*** STUDY TEXT ***
The West and More from Gene W. Baade

The West and More from Gene W. Baade


By Michael Stillman

Gene W. Baade has issued Catalogue 310 of Books on the West. Baade notes that this catalogue contains some items beyond "cowboys and Indians," including more general Americana and a few totally unrelated items. Nonetheless, it is western America (including Canada) that is the focus of Baade's catalogues and this is no exception. Here are a few samples.

Here is a title so long that you might think it would take three weeks to write it, but in reality, the entire book was written in just three weeks: The Life, Times and Treacherous Death of Jesse James. The only correct and authorized edition. Giving full particulars of each and every dark and desperate deed in the career of this most noted outlaw of any time or nation. The facts and incidents contained in this volume were dictated to Frank Triplett by Mrs. Jesse James, wife of the bandit, and Mrs. Zeralda Samuel, his mother. Consequently every secret act, every hitherto unknown incident, every crime and every motive is herein disclosed. Truth is more interesting than fiction. Author Frank Triplett whipped this biography out in just three weeks from the time James was assassinated, taking advantage of the great interest in the infamous bandit (in hindsight, we know such a rush was unnecessary as interest in James remains intense almost 130 years later). However, Triplett's book remains controversial. Despite the title's claim, James' mother and wife denied they had participated, a claim made dubious by the fact they shared in the book's royalties. They may have been concerned that statements attributed to them implicating Jesse's brother Frank could hurt him in his upcoming trial. Not only were the James women unhappy with the book, but Governor Crittenden is also said to have suppressed it as Triplett charged him with complicity in James' murder. The result is that first editions, such as this (1882), are quite scarce. Item 150. Priced at $2,500.
*** End of STUDY TEXT ***
*** PROVIDED DATA ***
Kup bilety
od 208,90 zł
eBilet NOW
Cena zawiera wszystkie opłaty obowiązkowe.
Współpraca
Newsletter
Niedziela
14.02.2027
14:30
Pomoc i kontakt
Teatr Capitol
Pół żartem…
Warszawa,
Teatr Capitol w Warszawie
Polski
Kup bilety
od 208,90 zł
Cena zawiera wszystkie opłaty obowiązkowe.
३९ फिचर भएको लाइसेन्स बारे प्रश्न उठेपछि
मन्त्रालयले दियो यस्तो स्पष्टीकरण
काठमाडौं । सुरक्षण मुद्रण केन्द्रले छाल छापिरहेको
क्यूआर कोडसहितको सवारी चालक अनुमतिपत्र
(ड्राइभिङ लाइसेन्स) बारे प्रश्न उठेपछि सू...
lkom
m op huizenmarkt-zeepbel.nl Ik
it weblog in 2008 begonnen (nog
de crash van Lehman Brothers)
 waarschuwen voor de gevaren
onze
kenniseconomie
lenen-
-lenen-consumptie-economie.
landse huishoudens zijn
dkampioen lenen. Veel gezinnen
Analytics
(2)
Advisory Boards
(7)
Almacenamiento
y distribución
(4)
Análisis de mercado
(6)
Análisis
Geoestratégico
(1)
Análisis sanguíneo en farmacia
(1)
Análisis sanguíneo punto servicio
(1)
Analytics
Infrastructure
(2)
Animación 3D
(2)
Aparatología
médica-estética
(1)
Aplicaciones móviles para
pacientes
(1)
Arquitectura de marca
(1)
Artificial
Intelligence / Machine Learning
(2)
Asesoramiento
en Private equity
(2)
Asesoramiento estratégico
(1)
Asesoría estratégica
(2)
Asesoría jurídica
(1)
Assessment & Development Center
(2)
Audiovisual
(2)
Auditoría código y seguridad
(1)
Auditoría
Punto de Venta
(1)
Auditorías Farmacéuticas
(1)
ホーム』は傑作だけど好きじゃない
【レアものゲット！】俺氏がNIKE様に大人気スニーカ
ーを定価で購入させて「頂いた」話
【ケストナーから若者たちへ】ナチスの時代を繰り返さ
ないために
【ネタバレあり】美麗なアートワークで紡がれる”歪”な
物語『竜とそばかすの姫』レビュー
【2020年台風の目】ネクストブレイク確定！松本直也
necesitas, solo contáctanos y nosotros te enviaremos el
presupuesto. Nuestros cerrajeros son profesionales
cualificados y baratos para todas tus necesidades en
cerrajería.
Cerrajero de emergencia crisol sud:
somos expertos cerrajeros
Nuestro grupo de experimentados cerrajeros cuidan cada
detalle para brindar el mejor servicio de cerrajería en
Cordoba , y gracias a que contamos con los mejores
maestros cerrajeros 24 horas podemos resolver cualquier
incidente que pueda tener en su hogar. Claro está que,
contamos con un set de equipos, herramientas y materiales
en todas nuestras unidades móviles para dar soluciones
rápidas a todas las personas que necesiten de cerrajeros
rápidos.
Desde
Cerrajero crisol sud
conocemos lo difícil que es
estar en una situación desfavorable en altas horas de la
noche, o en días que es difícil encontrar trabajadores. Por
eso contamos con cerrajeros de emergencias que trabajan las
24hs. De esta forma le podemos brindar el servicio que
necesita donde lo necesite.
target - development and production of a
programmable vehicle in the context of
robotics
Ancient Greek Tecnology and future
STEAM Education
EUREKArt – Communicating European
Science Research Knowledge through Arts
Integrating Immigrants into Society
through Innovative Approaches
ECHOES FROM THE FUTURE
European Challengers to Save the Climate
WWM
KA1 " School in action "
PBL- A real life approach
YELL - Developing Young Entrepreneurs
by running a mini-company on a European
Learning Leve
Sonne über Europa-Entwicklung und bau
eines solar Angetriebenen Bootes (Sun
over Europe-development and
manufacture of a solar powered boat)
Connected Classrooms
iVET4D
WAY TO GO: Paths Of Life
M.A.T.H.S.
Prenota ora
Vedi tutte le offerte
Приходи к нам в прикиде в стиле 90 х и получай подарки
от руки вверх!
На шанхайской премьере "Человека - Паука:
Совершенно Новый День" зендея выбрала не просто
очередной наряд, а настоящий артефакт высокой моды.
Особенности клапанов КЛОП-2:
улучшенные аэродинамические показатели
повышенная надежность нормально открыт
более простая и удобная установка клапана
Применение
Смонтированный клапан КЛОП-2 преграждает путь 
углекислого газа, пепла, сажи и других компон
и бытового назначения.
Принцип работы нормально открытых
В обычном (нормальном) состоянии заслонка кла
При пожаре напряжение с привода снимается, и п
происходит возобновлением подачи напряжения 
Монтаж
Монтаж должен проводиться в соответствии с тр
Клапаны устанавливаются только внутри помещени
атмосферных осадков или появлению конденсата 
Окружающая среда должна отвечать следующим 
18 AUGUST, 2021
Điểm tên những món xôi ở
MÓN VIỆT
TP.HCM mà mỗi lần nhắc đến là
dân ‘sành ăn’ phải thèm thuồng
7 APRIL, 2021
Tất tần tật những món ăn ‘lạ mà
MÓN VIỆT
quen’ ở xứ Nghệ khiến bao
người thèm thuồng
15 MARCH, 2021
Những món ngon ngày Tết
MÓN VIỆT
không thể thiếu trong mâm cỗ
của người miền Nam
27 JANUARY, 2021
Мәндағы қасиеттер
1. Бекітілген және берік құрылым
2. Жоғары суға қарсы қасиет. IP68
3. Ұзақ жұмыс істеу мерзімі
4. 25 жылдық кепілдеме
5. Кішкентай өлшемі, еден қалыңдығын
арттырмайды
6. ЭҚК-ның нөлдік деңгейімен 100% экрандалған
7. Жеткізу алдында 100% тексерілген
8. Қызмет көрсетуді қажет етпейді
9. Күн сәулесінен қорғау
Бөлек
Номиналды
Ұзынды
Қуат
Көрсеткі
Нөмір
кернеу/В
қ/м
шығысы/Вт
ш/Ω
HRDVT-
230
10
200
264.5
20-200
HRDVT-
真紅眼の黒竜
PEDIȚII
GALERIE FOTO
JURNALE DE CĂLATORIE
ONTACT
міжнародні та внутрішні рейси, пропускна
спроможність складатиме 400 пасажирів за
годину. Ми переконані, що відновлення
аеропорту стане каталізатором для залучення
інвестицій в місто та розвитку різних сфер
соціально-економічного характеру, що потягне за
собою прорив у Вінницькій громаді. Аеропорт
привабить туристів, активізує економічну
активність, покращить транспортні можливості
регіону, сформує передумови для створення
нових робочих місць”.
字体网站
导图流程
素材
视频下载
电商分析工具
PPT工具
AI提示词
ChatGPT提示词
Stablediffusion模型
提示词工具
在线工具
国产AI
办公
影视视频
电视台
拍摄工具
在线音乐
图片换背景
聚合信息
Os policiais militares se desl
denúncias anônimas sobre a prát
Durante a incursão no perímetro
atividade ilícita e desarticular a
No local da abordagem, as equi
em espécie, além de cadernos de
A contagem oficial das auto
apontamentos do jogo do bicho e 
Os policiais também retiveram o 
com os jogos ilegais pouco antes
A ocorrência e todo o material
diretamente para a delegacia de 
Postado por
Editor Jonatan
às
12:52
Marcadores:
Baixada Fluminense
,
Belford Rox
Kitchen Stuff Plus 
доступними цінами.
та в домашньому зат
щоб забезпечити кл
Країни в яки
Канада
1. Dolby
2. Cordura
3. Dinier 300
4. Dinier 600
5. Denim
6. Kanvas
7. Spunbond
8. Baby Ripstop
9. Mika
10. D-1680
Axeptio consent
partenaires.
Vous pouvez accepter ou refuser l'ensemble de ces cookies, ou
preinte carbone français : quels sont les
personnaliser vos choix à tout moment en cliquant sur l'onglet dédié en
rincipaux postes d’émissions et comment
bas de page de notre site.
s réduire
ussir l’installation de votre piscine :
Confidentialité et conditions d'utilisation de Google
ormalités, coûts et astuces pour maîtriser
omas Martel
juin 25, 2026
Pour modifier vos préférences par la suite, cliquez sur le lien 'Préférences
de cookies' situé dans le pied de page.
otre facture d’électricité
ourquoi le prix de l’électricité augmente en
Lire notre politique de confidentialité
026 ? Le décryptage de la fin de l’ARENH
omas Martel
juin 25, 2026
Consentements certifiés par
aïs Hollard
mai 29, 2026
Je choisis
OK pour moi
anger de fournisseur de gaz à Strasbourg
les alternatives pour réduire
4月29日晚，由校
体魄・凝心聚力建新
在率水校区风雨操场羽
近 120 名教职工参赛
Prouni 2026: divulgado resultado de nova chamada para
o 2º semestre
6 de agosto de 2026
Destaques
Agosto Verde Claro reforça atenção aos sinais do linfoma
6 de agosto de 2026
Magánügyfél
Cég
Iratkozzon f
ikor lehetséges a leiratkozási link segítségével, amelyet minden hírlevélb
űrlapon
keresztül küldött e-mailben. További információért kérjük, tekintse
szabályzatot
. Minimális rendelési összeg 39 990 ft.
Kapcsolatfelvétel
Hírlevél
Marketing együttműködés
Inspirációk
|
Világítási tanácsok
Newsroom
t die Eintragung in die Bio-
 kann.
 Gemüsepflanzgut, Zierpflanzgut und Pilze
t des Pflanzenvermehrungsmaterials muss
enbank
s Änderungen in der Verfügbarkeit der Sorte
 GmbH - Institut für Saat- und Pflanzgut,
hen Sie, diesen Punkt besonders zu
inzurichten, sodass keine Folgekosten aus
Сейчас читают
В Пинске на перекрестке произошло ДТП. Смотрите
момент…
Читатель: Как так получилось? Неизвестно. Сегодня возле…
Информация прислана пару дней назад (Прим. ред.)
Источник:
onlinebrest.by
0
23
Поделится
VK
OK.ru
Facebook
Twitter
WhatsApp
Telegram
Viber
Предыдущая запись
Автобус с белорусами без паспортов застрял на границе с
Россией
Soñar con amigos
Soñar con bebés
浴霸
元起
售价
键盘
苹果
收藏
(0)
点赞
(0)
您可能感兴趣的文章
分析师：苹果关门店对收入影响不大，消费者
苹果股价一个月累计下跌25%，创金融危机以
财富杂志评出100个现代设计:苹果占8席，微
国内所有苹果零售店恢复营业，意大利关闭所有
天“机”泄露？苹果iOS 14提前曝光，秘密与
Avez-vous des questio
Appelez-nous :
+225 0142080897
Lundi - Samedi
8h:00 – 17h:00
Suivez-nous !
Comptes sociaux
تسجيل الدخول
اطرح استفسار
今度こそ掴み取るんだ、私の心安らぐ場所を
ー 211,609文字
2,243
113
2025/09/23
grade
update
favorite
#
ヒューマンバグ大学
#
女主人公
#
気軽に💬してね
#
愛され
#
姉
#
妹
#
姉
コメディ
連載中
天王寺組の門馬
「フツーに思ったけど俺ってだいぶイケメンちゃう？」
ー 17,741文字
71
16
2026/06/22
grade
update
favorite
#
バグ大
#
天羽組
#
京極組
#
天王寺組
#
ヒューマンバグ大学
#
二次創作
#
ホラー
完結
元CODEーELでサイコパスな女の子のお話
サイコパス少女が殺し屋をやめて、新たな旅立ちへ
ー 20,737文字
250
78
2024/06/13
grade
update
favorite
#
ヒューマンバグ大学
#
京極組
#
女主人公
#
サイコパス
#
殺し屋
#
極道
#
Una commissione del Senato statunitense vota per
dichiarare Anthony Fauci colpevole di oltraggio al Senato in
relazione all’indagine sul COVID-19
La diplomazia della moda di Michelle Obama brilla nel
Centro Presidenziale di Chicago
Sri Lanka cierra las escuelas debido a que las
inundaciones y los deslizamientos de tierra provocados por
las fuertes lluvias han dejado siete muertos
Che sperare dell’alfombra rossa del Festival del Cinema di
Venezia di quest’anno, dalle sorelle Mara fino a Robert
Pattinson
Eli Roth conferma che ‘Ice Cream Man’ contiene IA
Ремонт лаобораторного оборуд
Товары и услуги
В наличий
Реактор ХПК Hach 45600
*** End of PROVIDED DATA ***
■ **TASKS**
a: In the review of Gene W. Baade's catalogue, how long did Frank Triplett take to write his biography of Jesse James?
b: Resume the review of Gene W. Baade's western catalogue after its last sentence.

■ **TASK-BY-TASK RESULTS**
a: Three weeks from the time James was assassinated.

b:
A decade after the James Brothers, and their cohorts, the Younger Brothers, rode for the last time, some relatives of the Youngers, the Dalton Brothers, took up the trade. The three Dalton Brothers led a gang that was skilled at robbing trains. However, when they attempted to extend the franchise into bank robbery, they were not so skilled. It was perhaps a particularly bad mistake to rob two banks in their hometown of Coffeyville, Kansas, where despite the fake beards and wigs, they were quickly recognized. In the ensuing shoot-out, two of the Daltons were killed, while the third brother, Emmett, shot twenty-something times, survived. He survived to spend 14 years of a life sentence in prison before being pardoned. That was 1907, and Dalton later married his childhood sweetheart, moved to Hollywood, played himself in the movies, and became a building contractor. He also became an author, and item 26 is a first edition of his book When the Daltons Rode, published in 1931. Dalton lived not far from another famed western gunslinger in Los Angeles, Wyatt Earp, and while we do not know whether the two ever met, both were friends of the most notable western actor of the 1920s, William S. Hart. Dalton died in 1937 at the age of 65, his body broken down, in part due to his gunshot wounds of four decades earlier. $395.

Item 20 is The First Hundred Years of Nino Cochise. The Untold Story of an Apache Chief. This is a bit of an exaggeration as Ciye Nino Cochise was only 97 when this book was published in 1971, but he made up for it by living to 110. Nino was the grandson of the legendary Chief Cochise, born the year his grandfather died. His band of Apaches (the Chiricahua) were mostly carted off to Fort Sill and their reservation disbanded by whites after Cochise's death, but Nino tells of his surviving with others who escaped on a mountain ledge community in Mexico for years. Eventually, he returned, and ended up playing in movies, even reprising the role of his grandfather on film. $50.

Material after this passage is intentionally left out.